– Перестань! – Софья гортанно рассмеялась. – Ты такой придумщик… А расскажи-ка, что это у тебя на пальцах? Ты ведь обещал!
– Обещал? Когда?
– Ну там, в Кремле. Кстати, зачем ты так ударил Николая Павловича? Ты прямо зверь!
В ее голосе не было осуждения, скорей восхищение. Вольф встал.
– Можно, я приму душ?
Когда он встал под упругие теплые струи и стал намыливаться, молчавшие до сих пор картинки загалдели.
«Чего это он во всей сбруе на бабу полез, – недовольно протянул черт. – Так я об нее и не потерся…»
«Тебе одно на уме!» – обиделась русалка.
«Ща потремся, обкончаемся», – размечталась женщина на кресте, и даже голос у нее был не такой грубый, как обычно.
«Аж пять раз! – саркастически сказал пират. – Баба нас как увидит, так и опять бечь кинется!»
«Не болтай под руку, – предостерег его кот. – Может, обойдется».
Вольф подумал, что ситуация повторяется. Точно так же он мылся в квартире Лауры, а потом разразился скандал.
Но на Софью татуированное тело Вольфа оказало прямо противоположное воздействие.
– Ух, ты! Что это? – Зеленые зрачки расширились, пальчик с острым ноготком обвел глаза под ключицами, поцарапал черта, потом русалку… Точно так царапала его кожу Александра Сергеевна.

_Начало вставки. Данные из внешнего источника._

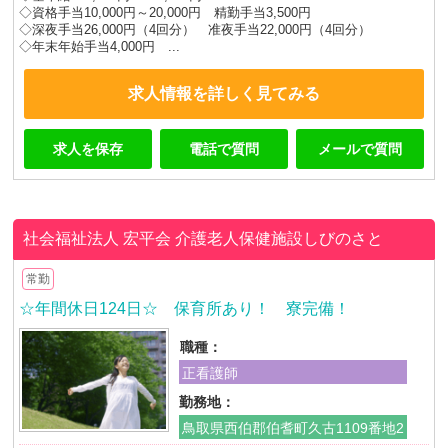
◇資格手当10,000円～20,000円 精勤手当3,500円
◇深夜手当26,000円（4回分） 准夜手当22,000円（4回分）
◇年末年始手当4,000円 ...
求人情報を詳しく見てみる
求人を保存
電話で質問
メールで質問
社会福祉法人 宏平会
介護老人保健施設しびのさと
常勤
☆年間休日124日☆ 保育所あり！ 寮完備！
職種：
正看護師
勤務地：
鳥取県西伯郡伯耆町久古1109番地2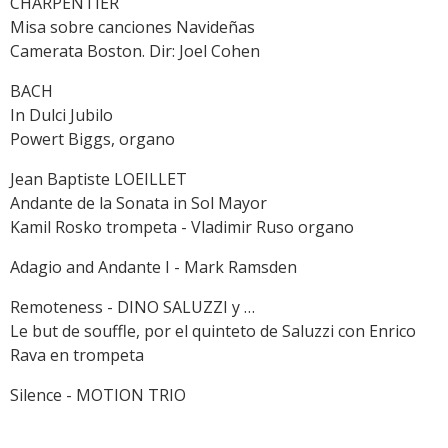
CHARPENTIER
Misa sobre canciones Navideñas
Camerata Boston. Dir: Joel Cohen
BACH
In Dulci Jubilo
Powert Biggs, organo
Jean Baptiste LOEILLET
Andante de la Sonata in Sol Mayor
Kamil Rosko trompeta - Vladimir Ruso organo
Adagio and Andante I - Mark Ramsden
Remoteness - DINO SALUZZI y …
Le but de souffle, por el quinteto de Saluzzi con Enrico
Rava en trompeta
Silence - MOTION TRIO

Ее тоже возбуждали татуировки.
– Это татуировки.
– Иголкой кололи? Наверное, больно? А зачем?
– Для дела. Я ведь все это время сидел в тюрьме.
Софья рассмеялась:
– В тюрьме? И за это тебя пригласили в Кремль и наградили орденом!
– Именно так.
– Интересно…
– Не очень. Там нет кислорода и такая влажность, что трудно зажечь спичку. Зэки стоят в очередь к двери, чтобы лечь на пол и сквозь щель подышать воздухом из коридора. А ночью могут удавить или вогнать гвоздь в ухо.
– Ужасно… Это все ужасно… Бедный Волчик…
Все больнее царапая кожу, наманикюренный ноготь принялся обводить распятую на кресте женщину, потом рука скользнула ниже.
– У меня никогда не было татуированного мужчины. Это так заводит… Ты похож на зверя… Да-да, не спорь…
Проснулись они около полудня.
– Что-то у меня язык болит. Порезала, что ли… Но чем? Посмотри!
Софья высунула розовый язычок, он действительно был поцарапан.
«Ну, ты и мудила! – выругал кот пирата. – Баба так старалась, нас всех облизывала, а ты не мог финку убрать!»
– Я ему эту финку… – в сердцах сказал Вольф.
– Что?! – удивилась Софья.
– Сейчас я тебя полечу! – Вольф приблизился к ее лицу.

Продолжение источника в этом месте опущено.